Aug 22nd 2023

Back from Berlin with Award-Winning Ideas

Cecilia Charney (B.ARCH ’23) wanted to study overseas before the COVID-19 pandemic shut down the opportunity, so when an IIT College of Architecture (COA) studio announced it would spend four months of 2022 in Germany, she jumped at the idea of a working trip.

What she didn’t expect was to become an expert on the subject of water as a public space, and how it can transform an apartment complex into a one-of-a-kind design for the heart of Berlin, which is what she proposed in her studio and has garnered her a Schiff Foundation Fellowship—a highly competitive $15,000 award presented to three Chicago-area architecture student projects by the Art Institute of Chicago. Fellow graduates Moid Ali (B.ARCH ’23) and Trae Horne (B.ARCH ’23) received an honorable mention.

“I’m incredibly proud of this project. I think it shows how much energy and excitement I put into it, and I want to thank the jury,” Charney says.

As a culmination of the Berlin Studio, led by COA faculty member Leslie Johnson, Charney was challenged to create a unique collective living space, which she titled Soapsud Scripture.

Public bathhouses dotted across Germany became the core of her design, Charney says. “I was intrigued by those. I’d never seen one, and they are really interesting social spaces. I wanted to poke at the question of what kinds of spaces and activities can be more public than people might think.”

The building design was only one part of Charney’s project, which also includes a detailed and unique website and a narrative tying the great bathhouses of ancient Greece and Rome to the public spaces used today.

“Cecilia’s project impressed the (Schiff Foundation) jury for its ability to expand upon knowledge built from travel and research into a wholly new way to consider collective living. The jury was especially taken with the project’s bold visual language…which projected the distinctive ‘hand and eye’ of (Charney),” Johnson says.
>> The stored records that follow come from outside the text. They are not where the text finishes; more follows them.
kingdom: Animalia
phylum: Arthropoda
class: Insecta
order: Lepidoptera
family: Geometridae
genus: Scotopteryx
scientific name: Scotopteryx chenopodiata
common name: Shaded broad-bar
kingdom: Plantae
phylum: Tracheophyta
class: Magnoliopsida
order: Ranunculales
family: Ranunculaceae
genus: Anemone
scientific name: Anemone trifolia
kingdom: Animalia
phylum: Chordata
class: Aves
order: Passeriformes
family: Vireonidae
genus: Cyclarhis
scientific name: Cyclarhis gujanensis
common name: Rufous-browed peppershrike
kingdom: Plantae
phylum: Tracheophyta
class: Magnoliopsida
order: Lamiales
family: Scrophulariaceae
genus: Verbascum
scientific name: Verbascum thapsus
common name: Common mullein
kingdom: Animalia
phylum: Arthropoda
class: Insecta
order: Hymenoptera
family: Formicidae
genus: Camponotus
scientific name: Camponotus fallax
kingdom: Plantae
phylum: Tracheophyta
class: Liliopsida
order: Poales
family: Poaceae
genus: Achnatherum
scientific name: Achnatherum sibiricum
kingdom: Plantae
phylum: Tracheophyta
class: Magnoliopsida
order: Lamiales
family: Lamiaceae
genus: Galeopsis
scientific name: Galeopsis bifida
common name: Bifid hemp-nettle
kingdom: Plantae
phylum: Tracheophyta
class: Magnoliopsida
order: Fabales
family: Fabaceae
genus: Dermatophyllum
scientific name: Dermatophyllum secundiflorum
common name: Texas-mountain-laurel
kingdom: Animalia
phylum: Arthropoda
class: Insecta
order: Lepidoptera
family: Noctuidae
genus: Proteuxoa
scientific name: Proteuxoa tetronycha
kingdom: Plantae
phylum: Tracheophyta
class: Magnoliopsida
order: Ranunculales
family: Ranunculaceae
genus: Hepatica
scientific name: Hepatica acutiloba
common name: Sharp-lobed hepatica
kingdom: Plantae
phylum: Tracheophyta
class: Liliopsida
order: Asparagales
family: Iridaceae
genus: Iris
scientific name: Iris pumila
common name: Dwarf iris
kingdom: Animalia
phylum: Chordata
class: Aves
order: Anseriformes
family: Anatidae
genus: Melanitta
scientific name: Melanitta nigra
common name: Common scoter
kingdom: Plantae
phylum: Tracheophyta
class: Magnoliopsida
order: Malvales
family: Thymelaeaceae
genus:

The design’s standout feature is a public bathhouse on the top floor of the apartment building, offering a unique gathering place that is open to the community. “The water that civilizations are built around is used by people in certain intimate moments to cultivate intimacy and trust,” Charney says.

The bathhouse is far from the only dynamic of the design that emphasizes water. Bundled concrete columns move water from a rooftop reservoir throughout the building and support the seven-story structure.

Each apartment unit embraces the idea of wet space, most obviously through the tiled flooring and walls around the bathroom, kitchen, and more public areas, while textile curtains and wood flooring keep the sleeping and reading areas drier and more private.

A bathhouse-apartment mix already was a far departure from the norm for a Berlin apartment, not to mention Chicago, but Charney thinks it can become a unique living experience. “I’m not sure if all people are down for public bathhouses yet, but with iterations, cultures can change. It’s meant to be a neighborhood public space, and I think people can enjoy it anywhere,” Charney says.